J'ai passé beaucoup de temps en Bosnie en 1995 et au début de l'année 1996, dans les secteurs détenus par les Serbes bosniaques, et j'ai vu de mes propres yeux les indices matériels prouvant que des crimes de guerre avaient été perpétrés de façon massive à Srebrenica, dans le camp de concentration installé à Omarska et dans une mine de Ljubija, dans le nord-ouest de la Bosnie, où l'on soupçonnait la présence d'un charnier. J'ai pu travailler non seulement avec l'IFOR et les autorités locales - il est très important que les autorités locales facilitent ce genre de mission, la voie hiérarchique dans le cas présent étant déterminée par les Serbes bosniaques -, mais aussi avec les responsables de Belgrade, et tous m'ont donné librement accès à tout ce dont j'avais besoin dans le cadre de ces missions faites au nom des droits de l'homme. D'autre part, j'ai fait venir des enquêteurs du Tribunal international des crimes de guerre à Srebrenica afin qu'ils puissent commencer leurs enquêtes. Les Serbes bosniaques le savaient et ils ont laissé les choses se faire, ce qui me semble très révélateur.
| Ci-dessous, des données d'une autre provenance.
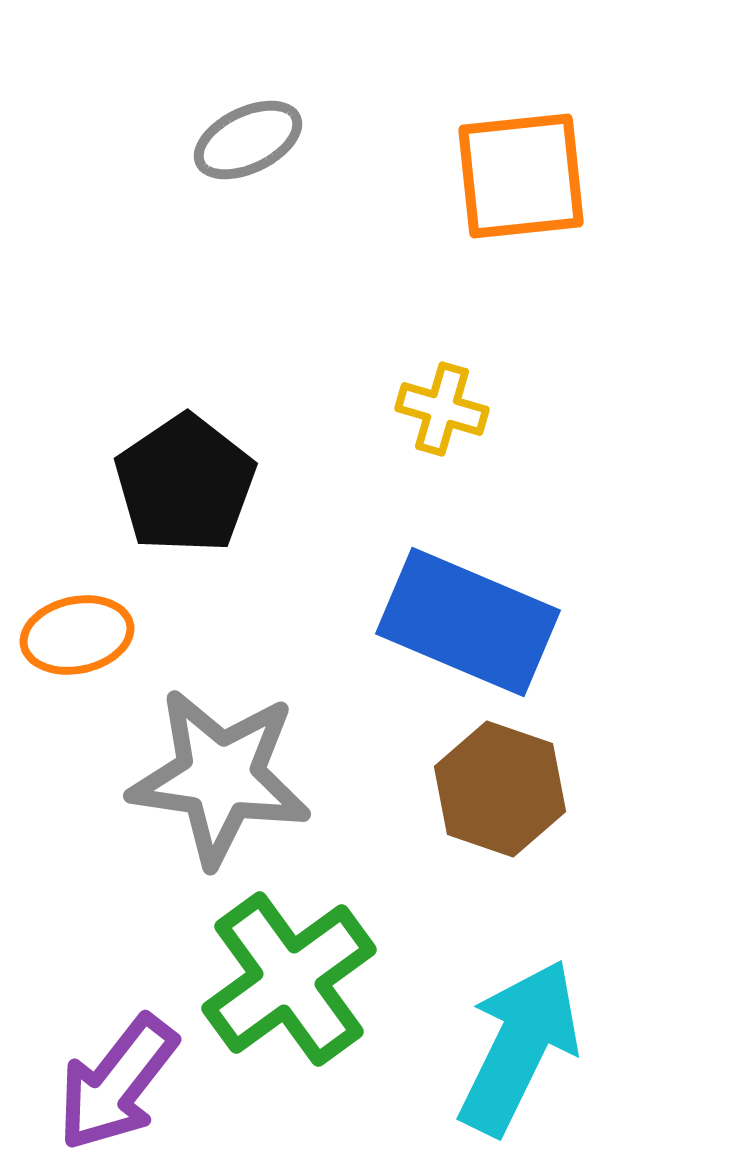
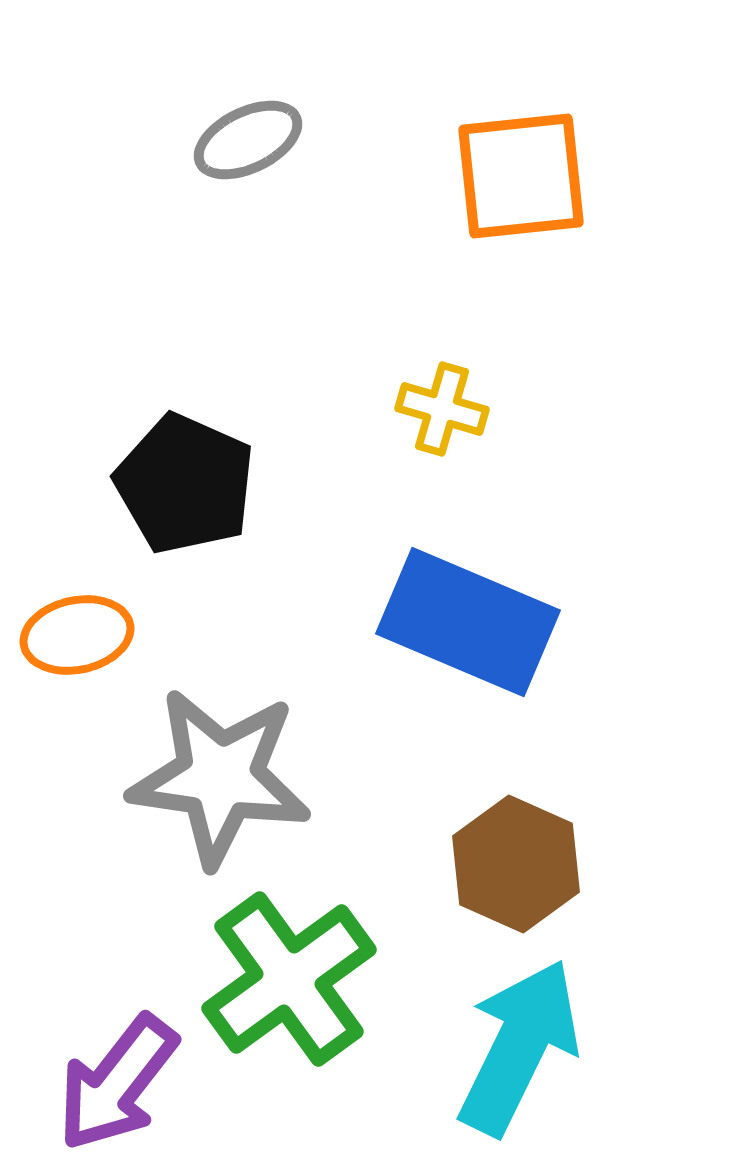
black pentagon: rotated 14 degrees counterclockwise
brown hexagon: moved 16 px right, 75 px down; rotated 5 degrees clockwise
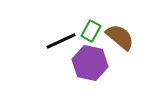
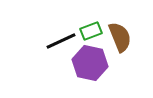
green rectangle: rotated 40 degrees clockwise
brown semicircle: rotated 28 degrees clockwise
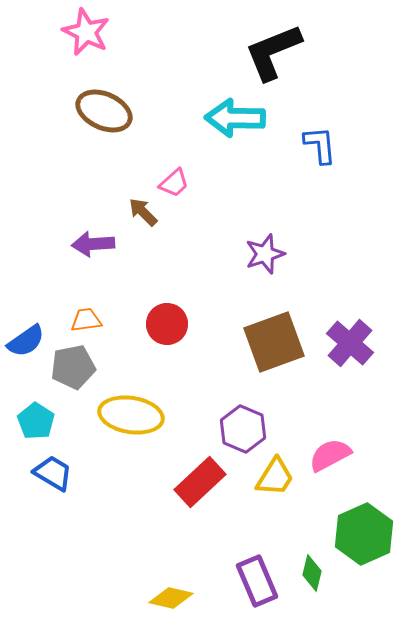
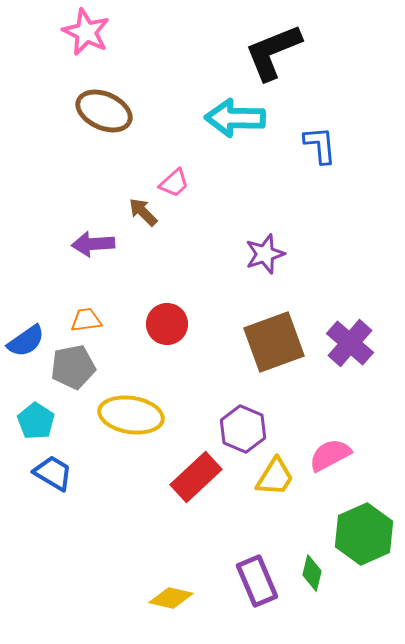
red rectangle: moved 4 px left, 5 px up
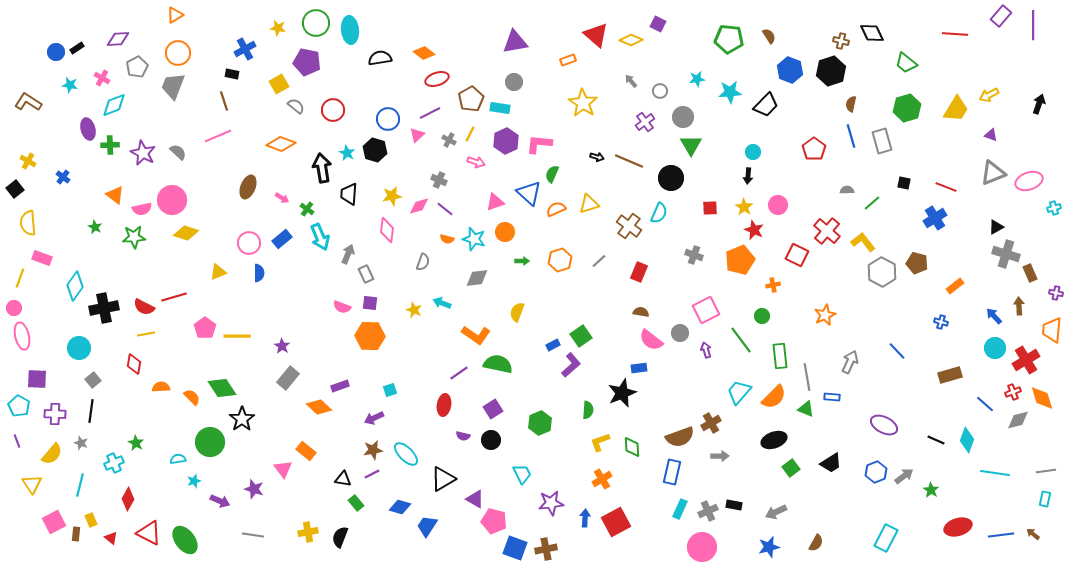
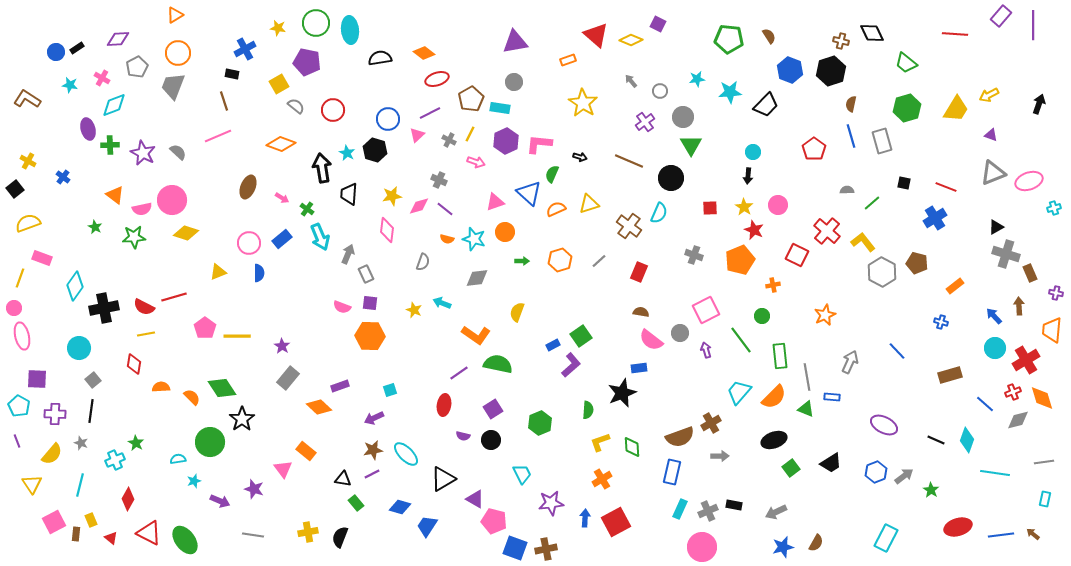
brown L-shape at (28, 102): moved 1 px left, 3 px up
black arrow at (597, 157): moved 17 px left
yellow semicircle at (28, 223): rotated 75 degrees clockwise
cyan cross at (114, 463): moved 1 px right, 3 px up
gray line at (1046, 471): moved 2 px left, 9 px up
blue star at (769, 547): moved 14 px right
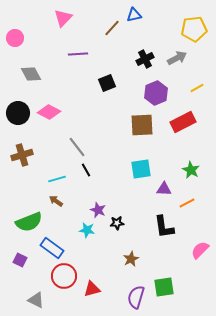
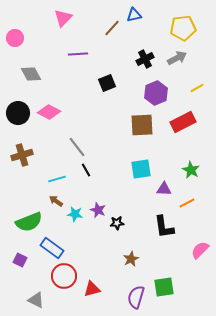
yellow pentagon: moved 11 px left, 1 px up
cyan star: moved 12 px left, 16 px up
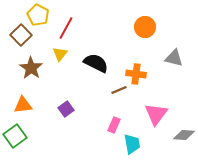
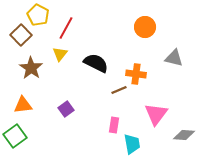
pink rectangle: rotated 14 degrees counterclockwise
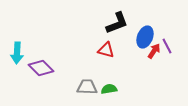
Un problème difficile qui continue de se poser, c'est qu'un grand nombre de criminels de guerre mis en examen sont toujours en liberté. Ils continuent de jouer un rôle très dangereux et perturbateur dans le cadre du processus de paix, et c'est pour cela aussi qu'il est très important de les traduire en justice. Si des membres de l'IFOR leur mettent la main dessus, ils les arrêteront conformément aux nouvelles règles qui ont été formulées. L'IFOR ne va pas se lancer à leur poursuite, mais elle les mettra en détention s'ils croisent son chemin à un moment ou à un autre ou si elle entre en contact avec eux.
L'exemple le plus frappant de ce qui s'est passé a eu lieu dans un entrepôt de Kravica, qui a été un lieu d'exécutions massives. Ce fait a été porté à ma connaissance en juillet 1995, par des survivants. L'entrepôt était exactement tel qu'il m'avait été décrit. Il était criblé de marques laissées par des tirs de mortiers. Des indices matériels révélaient que des grenades à main avaient été lancées à cet endroit. Jusqu'à deux mille hommes, des civils, y avaient été détenus pendant deux nuits. L'exemple le plus choquant et le plus terrifiant du génocide perpétré à cet endroit, c'est le sang qui maculait le plafond, à une dizaine de mètres du sol. Il y avait un trou dans l'entrepôt là où une pelleteuse était passée pour ramasser les corps. C'était un spectacle d'une extrême brutalité, et le fait qu'il correspondait en tous points aux dires des survivants en accentuait encore la véracité.
C'est ce que les enquêteurs du Tribunal international des crimes de guerre sont venus voir avec moi. C'était un endroit perdu dans la neige, loin du front ; les événements ne s'étaient certainement pas produits dans le feu du combat. Il s'agissait d'actes criminels commis contre des réfugiés qui fuyaient Srebrenica.